[Your objective]
Copy every line of text in the data below word for word, without the pictures.

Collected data
Content starts
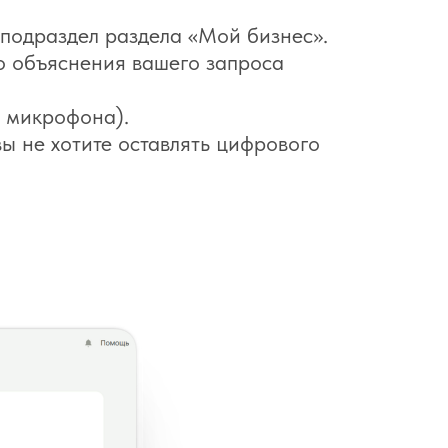
 подраздел раздела «Мой бизнес».
о объяснения вашего запроса
у микрофона).
ы не хотите оставлять цифрового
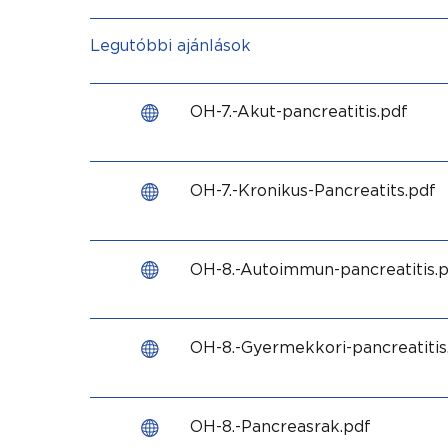
Legutóbbi ajánlások
OH-7.-Akut-pancreatitis.pdf
OH-7.-Kronikus-Pancreatits.pdf
OH-8.-Autoimmun-pancreatitis.
OH-8.-Gyermekkori-pancreatitis
OH-8.-Pancreasrak.pdf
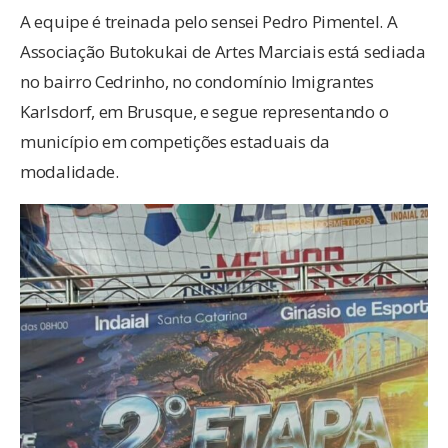
A equipe é treinada pelo sensei Pedro Pimentel. A
Associação Butokukai de Artes Marciais está sediada
no bairro Cedrinho, no condomínio Imigrantes
Karlsdorf, em Brusque, e segue representando o
município em competições estaduais da
modalidade.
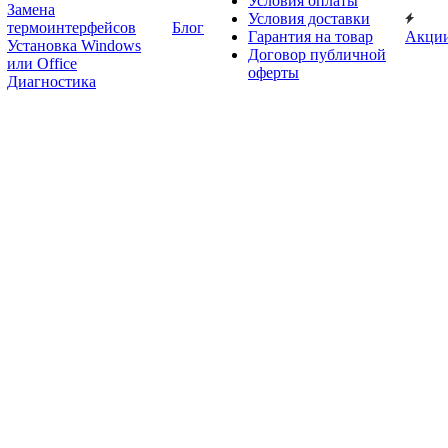
Условия оплаты
Замена
Условия доставки
термоинтерфейсов
Блог
Гарантия на товар
Акци
Установка Windows
Договор публичной
или Office
оферты
Диагностика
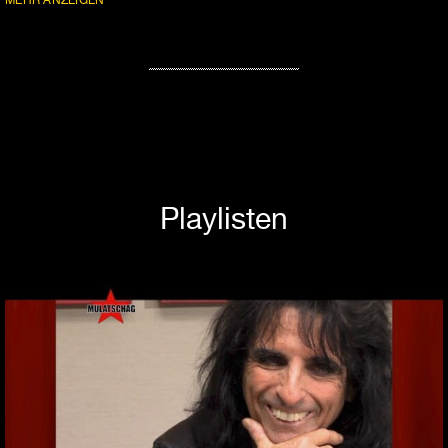
MEHR ANZEIGEN
Playlisten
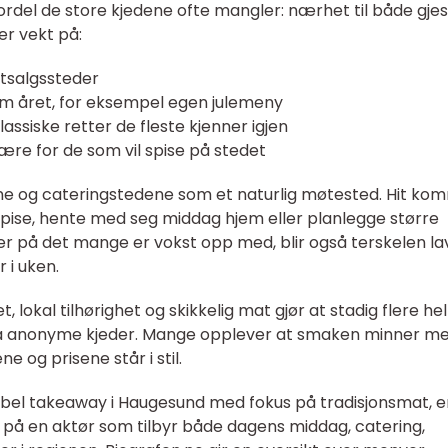
fordel de store kjedene ofte mangler: nærhet til både gje
r vekt på:
utsalgssteder
m året, for eksempel egen julemeny
ssiske retter de fleste kjenner igjen
ære for de som vil spise på stedet
e og cateringstedene som et naturlig møtested. Hit ko
 spise, hente med seg middag hjem eller planlegge større
r på det mange er vokst opp med, blir også terskelen la
 i uken.
okal tilhørighet og skikkelig mat gjør at stadig flere hel
n fra anonyme kjeder. Mange opplever at smaken minner m
 og prisene står i stil.
ibel takeaway i Haugesund med fokus på tradisjonsmat, e
 på en aktør som tilbyr både dagens middag, catering,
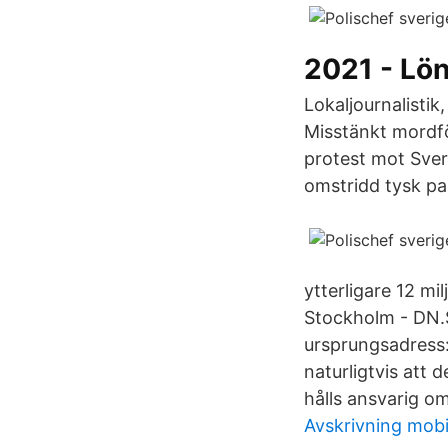
2021 - Lön
Lokaljournalistik
Misstänkt mordfö
protest mot Sver
omstridd tysk pa
ytterligare 12 mi
Stockholm - DN.S
ursprungsadress:
naturligtvis att 
hålls ansvarig om
Avskrivning mobi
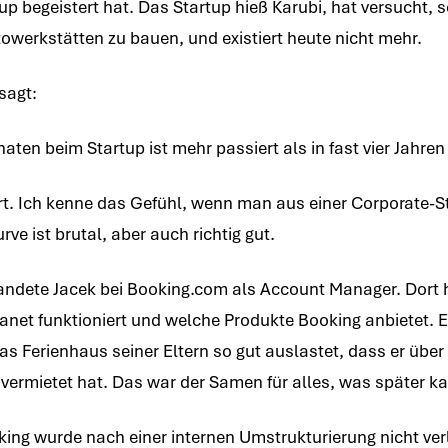
tup begeistert hat. Das Startup hieß Karubi, hat versucht, s
owerkstätten zu bauen, und existiert heute nicht mehr.
sagt:
ten beim Startup ist mehr passiert als in fast vier Jahren b
rt. Ich kenne das Gefühl, wenn man aus einer Corporate-Str
ve ist brutal, aber auch richtig gut.
ndete Jacek bei Booking.com als Account Manager. Dort ha
ranet funktioniert und welche Produkte Booking anbietet. 
as Ferienhaus seiner Eltern so gut auslastet, dass er über
vermietet hat. Das war der Samen für alles, was später k
oking wurde nach einer internen Umstrukturierung nicht ve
Content ends
[Response area]
 подраздел раздела «Мой бизнес».
о объяснения вашего запроса
у микрофона).
ы не хотите оставлять цифрового
Legutóbbi ajánlások
OH-7.-Akut-pancreatitis.pdf
OH-7.-Kronikus-Pancreatits.pdf
OH-8.-Autoimmun-pancreatitis.
OH-8.-Gyermekkori-pancreatitis
OH-8.-Pancreasrak.pdf
A equipe é treinada pelo sensei Pedro Pimentel. A
Associação Butokukai de Artes Marciais está sediada
no bairro Cedrinho, no condomínio Imigrantes
Karlsdorf, em Brusque, e segue representando o
município em competições estaduais da
modalidade.
Условия оплаты
Замена
Условия доставки
термоинтерфейсов
Блог
Гарантия на товар
Акци
Установка Windows
Договор публичной
или Office
оферты
Диагностика
MEHR ANZEIGEN
Playlisten
fordel de store kjedene ofte mangler: nærhet til både gje
r vekt på:
utsalgssteder
m året, for eksempel egen julemeny
ssiske retter de fleste kjenner igjen
ære for de som vil spise på stedet
e og cateringstedene som et naturlig møtested. Hit ko
 spise, hente med seg middag hjem eller planlegge større
r på det mange er vokst opp med, blir også terskelen la
 i uken.
okal tilhørighet og skikkelig mat gjør at stadig flere hel
n fra anonyme kjeder. Mange opplever at smaken minner m
 og prisene står i stil.
ibel takeaway i Haugesund med fokus på tradisjonsmat, e
 på en aktør som tilbyr både dagens middag, catering,
2021 - Lön
Lokaljournalistik
Misstänkt mordfö
protest mot Sver
omstridd tysk pa
ytterligare 12 mi
Stockholm - DN.S
ursprungsadress:
naturligtvis att 
hålls ansvarig om
Avskrivning mobi
tup begeistert hat. Das Startup hieß Karubi, hat versucht, s
owerkstätten zu bauen, und existiert heute nicht mehr.
sagt:
ten beim Startup ist mehr passiert als in fast vier Jahren b
rt. Ich kenne das Gefühl, wenn man aus einer Corporate-Str
ve ist brutal, aber auch richtig gut.
ndete Jacek bei Booking.com als Account Manager. Dort ha
ranet funktioniert und welche Produkte Booking anbietet. 
as Ferienhaus seiner Eltern so gut auslastet, dass er über
vermietet hat. Das war der Samen für alles, was später k
oking wurde nach einer internen Umstrukturierung nicht ve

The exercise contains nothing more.